RHEMA İNCİL KİLİSESİ VE MCCAULEY’NİN ETKİSİ
Ray McCauley tarafından 1979'da kurulan Rhema İncil Kilisesi, bugün 45.000'in üzerinde üyeye sahip ve Güney Afrika'nın en etkili dini kurumlarından biri olarak kabul ediliyor. Bu kilise, özellikle apartheid döneminde çok ırklı yapısıyla dikkat çekmiş ve toplumsal barışa önemli katkılarda bulunmuştu. Devlet Başkanı Ramaphosa da kilisenin, apartheid döneminde en büyük çok ırklı kiliselerden biri olduğunu vurgulayarak, McCauley'nin ırkçılığa karşı verdiği mücadeleyi hatırlattı.
Güney Afrika Ulusal Hristiyan Forumu (SANCF), McCauley'yi "olağanüstü bir ekümenik lider" olarak tanımlayarak onun ülkenin önemli dini liderlerinden biri olarak hatırlanacağını belirtti. Güney Afrika'nın eski Kamu Koruyucusu Thuli Madonsela ise McCauley hakkında duygusal bir mesaj paylaşarak, "Devlet işlerinde dürüstlük konusunda kararlı duruşunu her zaman hatırlayacağım" dedi. Madonsela ayrıca McCauley'nin, birçok kişiden önce kapsayıcı ibadet anlayışını savunduğunu ifade etti.
TOPLUMSAL ROLÜ
Ray McCauley, apartheid'in son dönemlerinde önemli bir rol oynadı ve ırkçı rejime karşı açıkça tavır aldı. Güney Afrika'nın ırk ayrımcılığına karşı yürütülen mücadele sürecinde, McCauley'nin liderliğindeki Rhema Kilisesi, toplumsal barışın sağlanmasında kilit bir aktör oldu. McCauley, Hakikat ve Uzlaşma görüşmeleri sırasında, beyaz Güney Afrikalıların apartheid yıllarındaki olaylara gözlerini kapattığını kabul ederek, ülkenin geçmişiyle yüzleşmesine katkı sağladı.

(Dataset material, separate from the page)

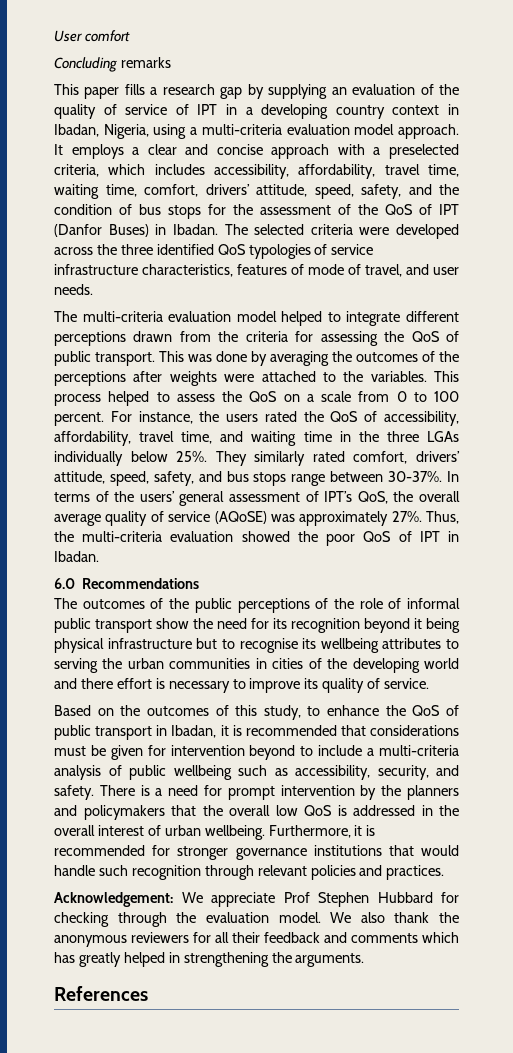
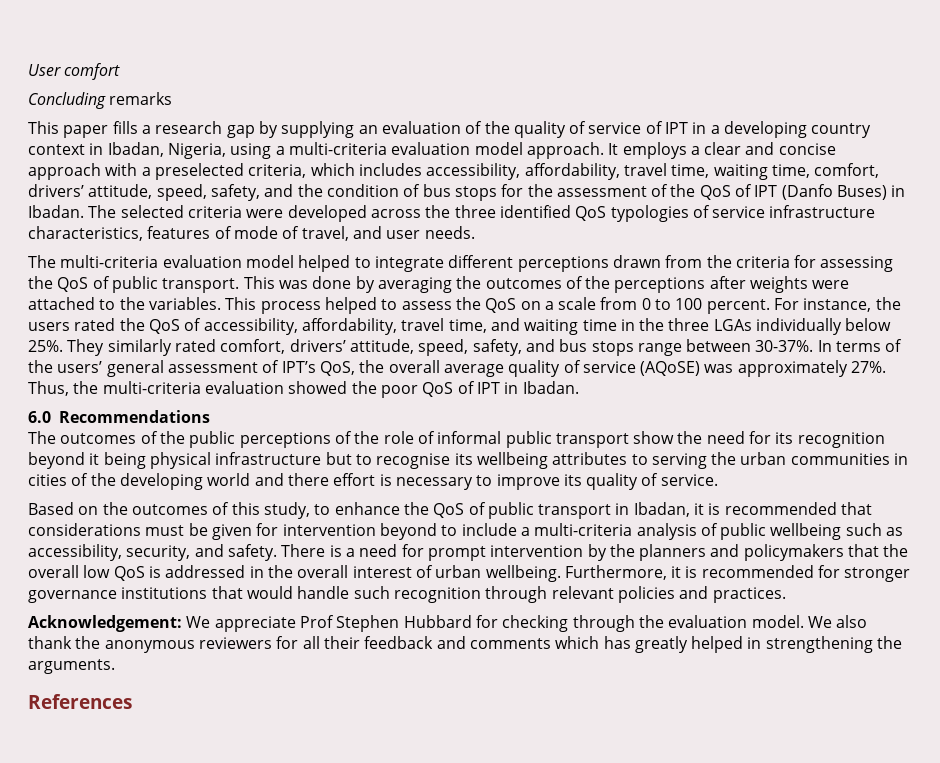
[54,224,102,237] (Danfor -> [781,184,833,200] (Danfo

McCauley'nin siyasetle olan ilişkisi de dikkat çekiciydi. 2009'da, dönemin seçilmemiş başkanı Jacob Zuma’nın kilise cemaati önünde konuşmasına izin vermesi, McCauley'ye siyasi tarafsızlık eleştirileri getirdi. Aynı zamanda Ulusal İnanç Liderleri Konseyi (NILC) üyesi olarak, sosyal hizmetlerin dağıtımı konusundaki danışmanlık görevini üstlendi ve Zuma ile Afrika Ulusal Kongresi (ANC) üyelerini savunduğu bazı tartışmalı durumlar oldu. Bununla birlikte, Rhema Kilisesi ve McCauley, Güney Afrika'daki pek çok ünlü figürün, siyasetçilerin ve sporcuların ibadet ettiği bir merkez haline geldi.

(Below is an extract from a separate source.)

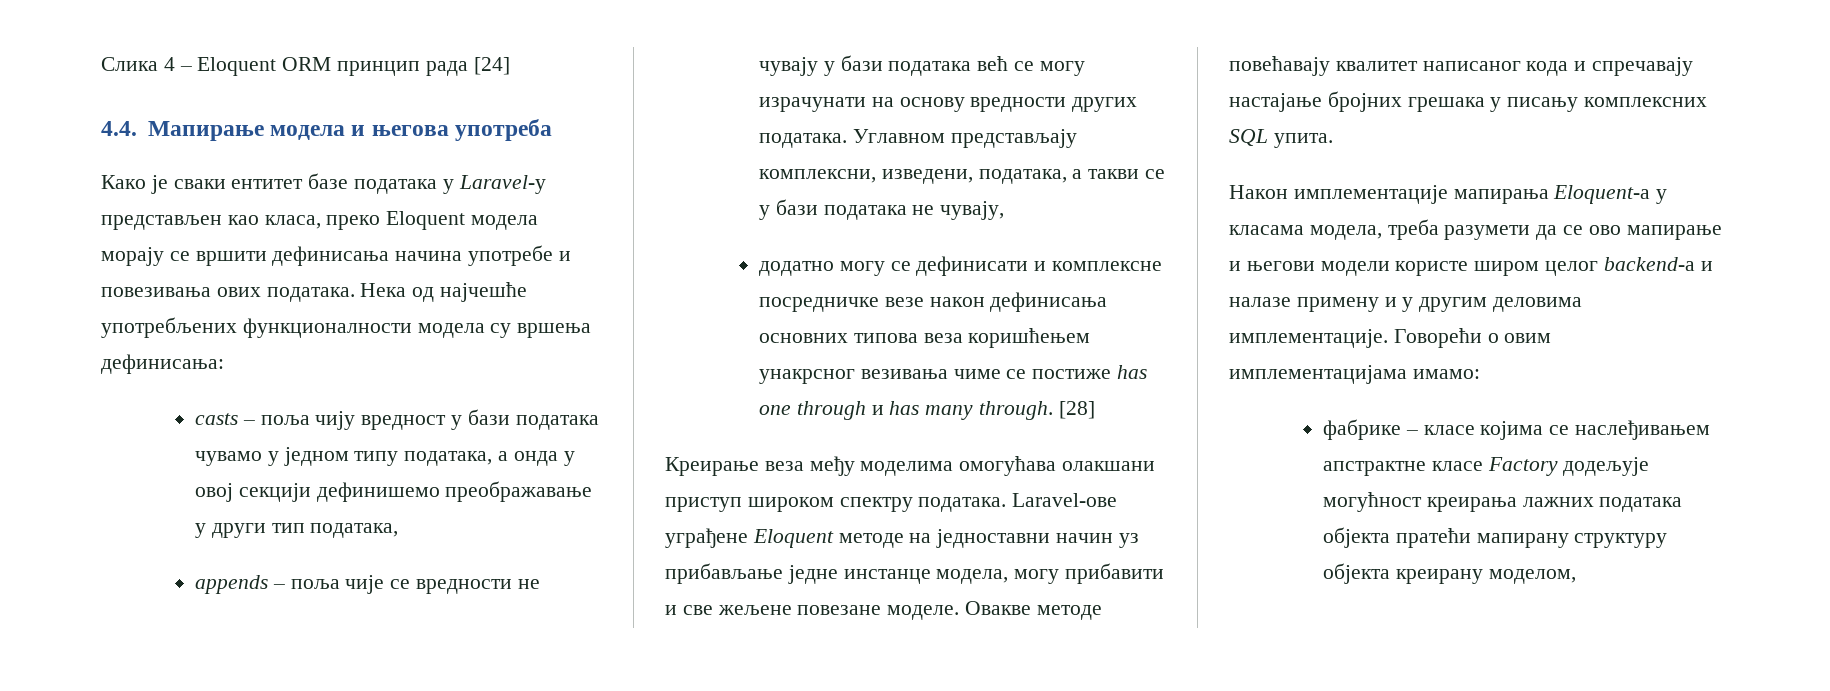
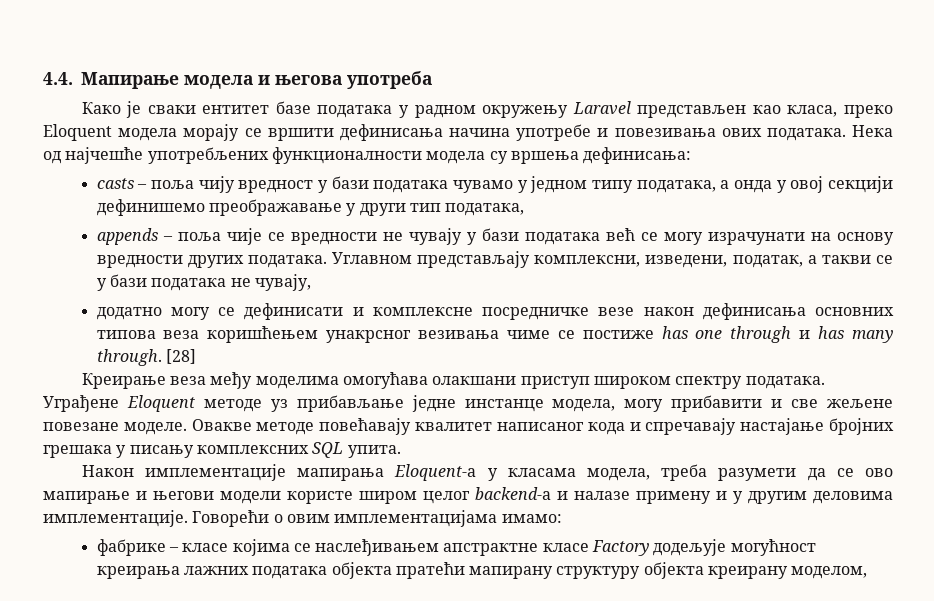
[101,57,510,76] Слика 4 – Eloquent ORM принцип рада [24] // -> (43, 78) none
[458,175,546,194] Laravel-у -> [414,101,631,118] радном окружењу Laravel
[978,169,1067,184] података, -> [732,255,803,268] податак,
[1012,493,1118,507] [665,528,1114,548] Laravel-ове уграђене Eloquent методе на једноставни начин -> [43,395,262,412] Уграђене Eloquent методе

TARTIŞMALAR VE ELEŞTİRİLER
Ray McCauley’nin dini liderliği kadar, özel hayatı ve yaşam tarzı da pek çok kez eleştiri konusu oldu. McCauley'nin zengin bir yaşam sürdüğü ve “refah müjdesi” vaaz ettiği iddiaları, bazı çevrelerde tepki çekti. 2008'de, McCauley'nin gelirlerinin büyük bir kısmını bağışlar ve ondalıklardan elde ettiği ve yüksek miktarda gelir kazandığı Güney Afrika basınında yer almıştı.
Ayrıca, McCauley'nin 2000 yılında ilk eşi Lyndie'den boşanması, İncil'deki öğretilere uygun olmadığı gerekçesiyle tartışma yaratmış ve cemaat içinde bölünmelere neden olmuştu. McCauley, 2001 yılında ikinci eşi Zelda Ireland ile evlenmişti.

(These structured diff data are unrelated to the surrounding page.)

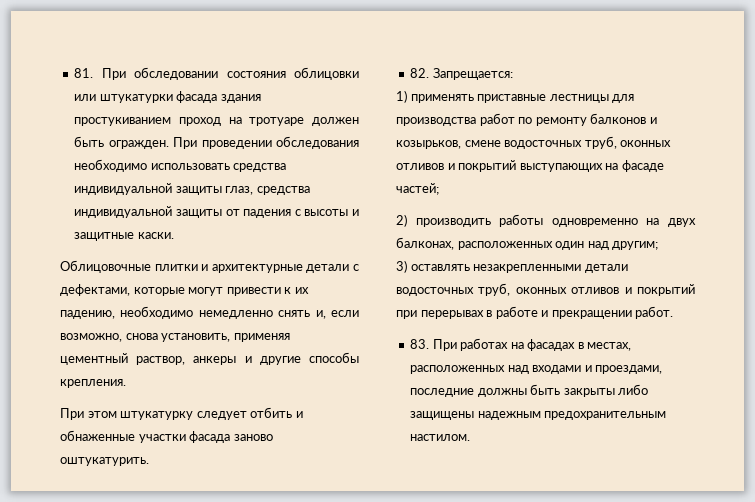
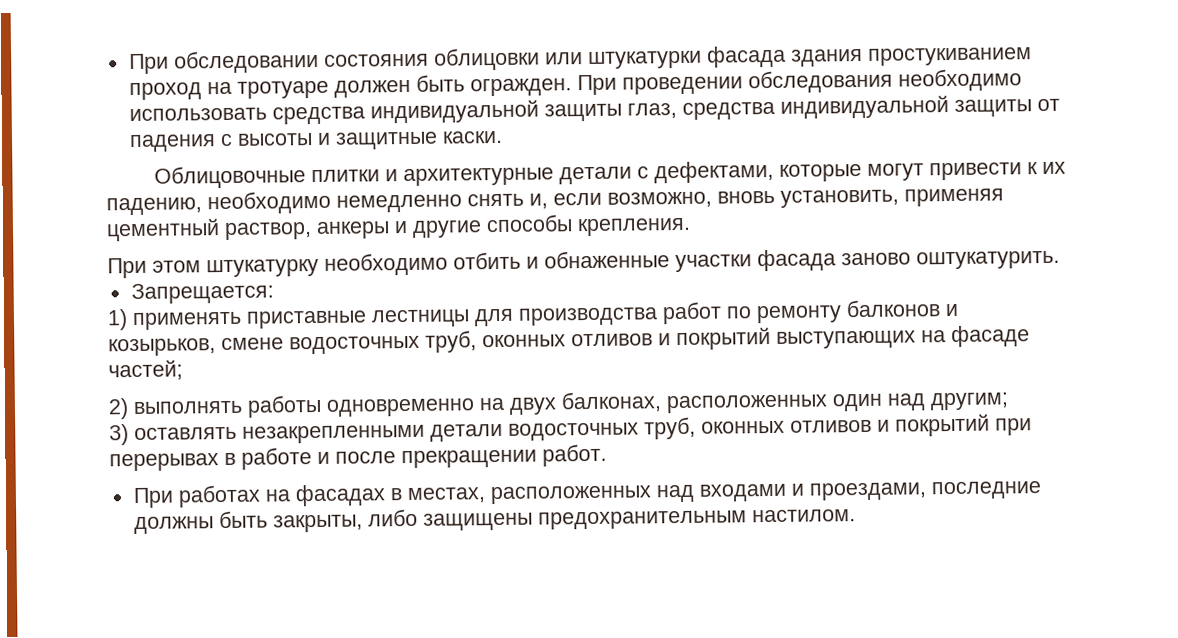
[74,68,94,78] 81. -> (128, 64) none
[125,333,158,340] снова -> [717,190,775,204] вновь
[196,411,247,420] следует -> [324,252,448,276] необходимо
[410,68,430,78] 82. -> (1060, 260) none
[415,218,491,227] производить -> [133,400,243,415] выполнять
(549, 313) none -> [335,451,396,464] после
[410,339,430,349] 83. -> (607, 455) none
[563,388,615,397] закрыты -> [272,514,363,533] закрыты,
[477,411,541,420] надежным -> (533, 521) none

SPORCU KİMLİĞİ VE SON DÖNEMLERİ
Dini liderliğine başlamadan önce Ray McCauley’nin farklı bir geçmişi vardı. Eski bir vücut geliştirmeci olan McCauley, 1974 yılında Bay Universe yarışmasında ilk üçe girmiş ve bu alandaki kariyeri ile dikkat çekmişti. Ancak zamanla ruhani liderliğe adım atan McCauley, Rhema İncil Kilisesi ile dini bir önderlik kariyeri sürdürmeye başladı.
2022 yılında aktif kilise görevlerinden çekilmesine rağmen, birkaç hafta önce Rhema Kilisesi'nde son bir vaaz vermişti. McCauley, ikinci eşi Zelda, ilk eşinden olan oğlu Joshua ve üç torunuyla birlikte geride bir aile bıraktı.
Ray McCauley, Güney Afrika’da dini liderlik, sosyal sorumluluk ve siyasi etkisiyle uzun yıllar boyunca hatırlanacak bir figür olarak tarihteki yerini aldı.